Tuesday, April 26, 2011

Moonshine

Grandpa used to have a still, out there in the Kings River bottom land, E of Fresno.  Most folk just looked the other way.  All that water and all that corn mash - distilled right down to just a little bit of pure power.  Quality, delivered at midnight in the back seat of a 1930, straight-eight Nash.

There are still a few talented moonshiners out there.  We're thinking now of the economic variety. They have a known, consistent method and a trusted product; that is, they have a track record. All the rest are just Wall Street kids. And they make bad whiskey. It's dangerous to drink their stuff.

Our job at this center is to deliver only the Real McCoy - just a shot, clear and potent - up to the bar.  You can take it from there.

In that spirit, let's look at our exercise the past six months, delivering the good stuff.

October 2010 most looked for continuing weakness.  Remember? Most looked for employment and spending to go nowhere, including two business planners who happen to be our clients. We told these two to look for more vigor, and why.  By December, others came to agree, discarding the bad whiskey. The economy cooperated.

Both employment and spending improved nicely.
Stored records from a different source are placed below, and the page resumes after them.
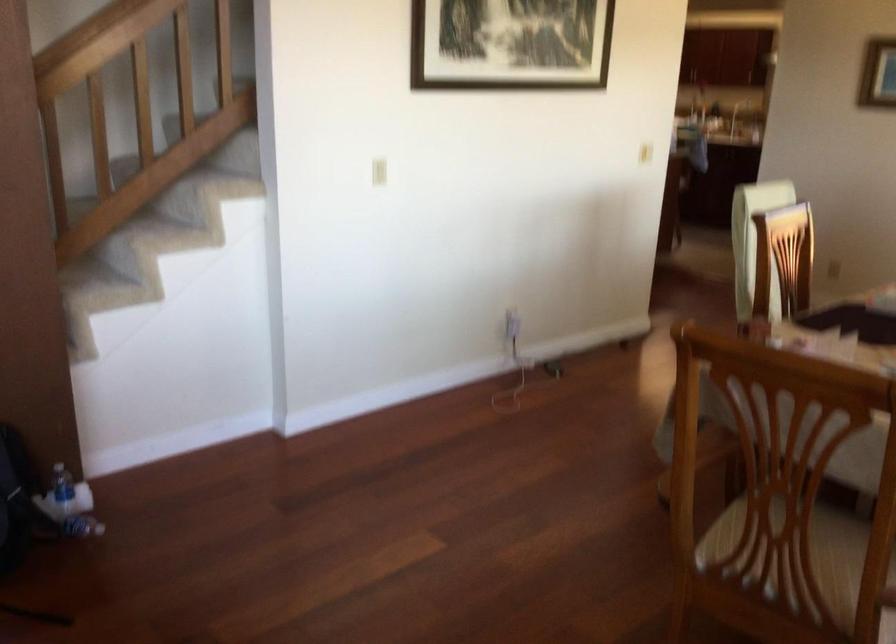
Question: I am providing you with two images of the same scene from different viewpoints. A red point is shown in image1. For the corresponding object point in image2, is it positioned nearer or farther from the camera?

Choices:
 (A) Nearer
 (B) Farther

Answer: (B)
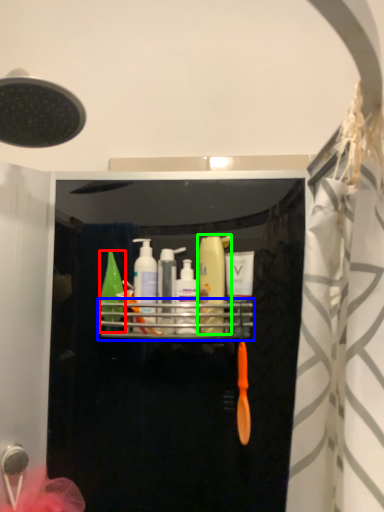
Question: Estimate the real-world distances between objects in this image. Which object is farther from mouthwash (highlighted by a red box), shelf (highlighted by a blue box) or mouthwash (highlighted by a green box)?

Choices:
 (A) shelf
 (B) mouthwash

Answer: (B)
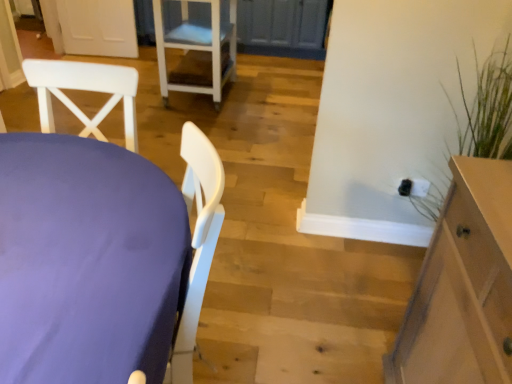
Based on the photo, measure the distance between light brown wood cabinet at right and camera.

light brown wood cabinet at right and camera are 29.13 inches apart.

Find the location of `white plastic chair at upper center`. white plastic chair at upper center is located at coordinates (198, 46).

Where is `light brown wood cabinet at right`? light brown wood cabinet at right is located at coordinates (463, 286).

Is purple fabric table at left looking in the opposite direction of white plastic chair at upper center?

No, purple fabric table at left is not facing the opposite direction of white plastic chair at upper center.

In terms of width, does purple fabric table at left look wider or thinner when compared to white plastic chair at upper center?

Clearly, purple fabric table at left has less width compared to white plastic chair at upper center.

Can you tell me how much purple fabric table at left and white plastic chair at upper center differ in facing direction?

The angular difference between purple fabric table at left and white plastic chair at upper center is 15.9 degrees.

From the picture: Is the surface of purple fabric table at left in direct contact with white plastic chair at upper center?

No.

Which object is wider, purple fabric table at left or light brown wood cabinet at right?

Wider between the two is light brown wood cabinet at right.

From a real-world perspective, does purple fabric table at left stand above light brown wood cabinet at right?

No, from a real-world perspective, purple fabric table at left is not on top of light brown wood cabinet at right.

Can light brown wood cabinet at right be found inside purple fabric table at left?

No, light brown wood cabinet at right is not a part of purple fabric table at left.

From the image's perspective, which one is positioned lower, purple fabric table at left or light brown wood cabinet at right?

light brown wood cabinet at right, from the image's perspective.

Is white plastic chair at upper center bigger than light brown wood cabinet at right?

Yes, white plastic chair at upper center is bigger than light brown wood cabinet at right.

From a real-world perspective, between white plastic chair at upper center and light brown wood cabinet at right, who is vertically lower?

white plastic chair at upper center is physically lower.

Based on the photo, does white plastic chair at upper center have a greater height compared to light brown wood cabinet at right?

No, white plastic chair at upper center is not taller than light brown wood cabinet at right.

Considering the relative positions of white plastic chair at upper center and purple fabric table at left in the image provided, is white plastic chair at upper center to the left or to the right of purple fabric table at left?

From the image, it's evident that white plastic chair at upper center is to the left of purple fabric table at left.

From a real-world perspective, does white plastic chair at upper center stand above purple fabric table at left?

No, from a real-world perspective, white plastic chair at upper center is not over purple fabric table at left

Find the location of `table above the white plastic chair at upper center (from a real-world perspective)`. table above the white plastic chair at upper center (from a real-world perspective) is located at coordinates (87, 261).

Considering the sizes of objects light brown wood cabinet at right and white plastic chair at upper center in the image provided, who is smaller, light brown wood cabinet at right or white plastic chair at upper center?

Smaller between the two is light brown wood cabinet at right.

Relative to white plastic chair at upper center, is light brown wood cabinet at right in front or behind?

In the image, light brown wood cabinet at right appears in front of white plastic chair at upper center.

Locate an element on the screen. The height and width of the screenshot is (384, 512). cabinetry located below the white plastic chair at upper center (from the image's perspective) is located at coordinates click(463, 286).

From a real-world perspective, is light brown wood cabinet at right positioned over white plastic chair at upper center based on gravity?

Correct, in the physical world, light brown wood cabinet at right is higher than white plastic chair at upper center.

Measure the distance from light brown wood cabinet at right to purple fabric table at left.

A distance of 30.93 inches exists between light brown wood cabinet at right and purple fabric table at left.

Looking at their sizes, would you say light brown wood cabinet at right is wider or thinner than purple fabric table at left?

light brown wood cabinet at right is wider than purple fabric table at left.

From the image's perspective, is light brown wood cabinet at right above or below purple fabric table at left?

From the image's perspective, light brown wood cabinet at right appears below purple fabric table at left.

Which object is positioned more to the right, light brown wood cabinet at right or purple fabric table at left?

light brown wood cabinet at right.

This screenshot has width=512, height=384. Find the location of `chair that is above the purple fabric table at left (from the image's perspective)`. chair that is above the purple fabric table at left (from the image's perspective) is located at coordinates (198, 46).

Where is `cabinetry that is in front of the purple fabric table at left`? Image resolution: width=512 pixels, height=384 pixels. cabinetry that is in front of the purple fabric table at left is located at coordinates (463, 286).

When comparing their distances from white plastic chair at upper center, does light brown wood cabinet at right or purple fabric table at left seem closer?

The object closer to white plastic chair at upper center is purple fabric table at left.

Based on their spatial positions, is white plastic chair at upper center or purple fabric table at left closer to light brown wood cabinet at right?

purple fabric table at left is closer to light brown wood cabinet at right.

Considering their positions, is purple fabric table at left positioned further to white plastic chair at upper center than light brown wood cabinet at right?

light brown wood cabinet at right lies further to white plastic chair at upper center than the other object.

Which object lies further to the anchor point light brown wood cabinet at right, purple fabric table at left or white plastic chair at upper center?

white plastic chair at upper center.

Which object lies further to the anchor point purple fabric table at left, light brown wood cabinet at right or white plastic chair at upper center?

white plastic chair at upper center is positioned further to the anchor purple fabric table at left.

Which object lies nearer to the anchor point purple fabric table at left, white plastic chair at upper center or light brown wood cabinet at right?

light brown wood cabinet at right lies closer to purple fabric table at left than the other object.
That strength carried into Q1, surprising almost everyone. By then, all of the market crowd were fans of the economy. All looked, including nearly all economists, for more of the same.  They started buying the cheap stuff again. Mid-Q1 we told our two planners that was wrong, that Middle Eastern turmoil and crude would force economists to cut their estimates for GDP; they did just that, surprising nearly everyone, including themselves.

Why are employment and spending such key sectors right now?  Because a lagging in both makes for the two-tiered, layered recovery and thus the disappointment for example of those who depend on discretionary consumer activity for a living.

Where are we going the next six months?

There's a governor placed on the economy now; she can't race at full power. The otherwise self-sustaining process is being hampered. Oil prices are not a blip and they are not here to stay. They are a phenomena of the intermediate term, and, an effective brake over that period. And during that period, wages will not keep up with this and other commodity-related costs; yes, those costs ex'd out by our friends at the Fed.

Another drag is that to be applied by the ECB and the Bank of China - higher official rates. That's no fun for US exporters.

Aside from these, the old Nash would be firing on 7 or her 8 by the end of Q2.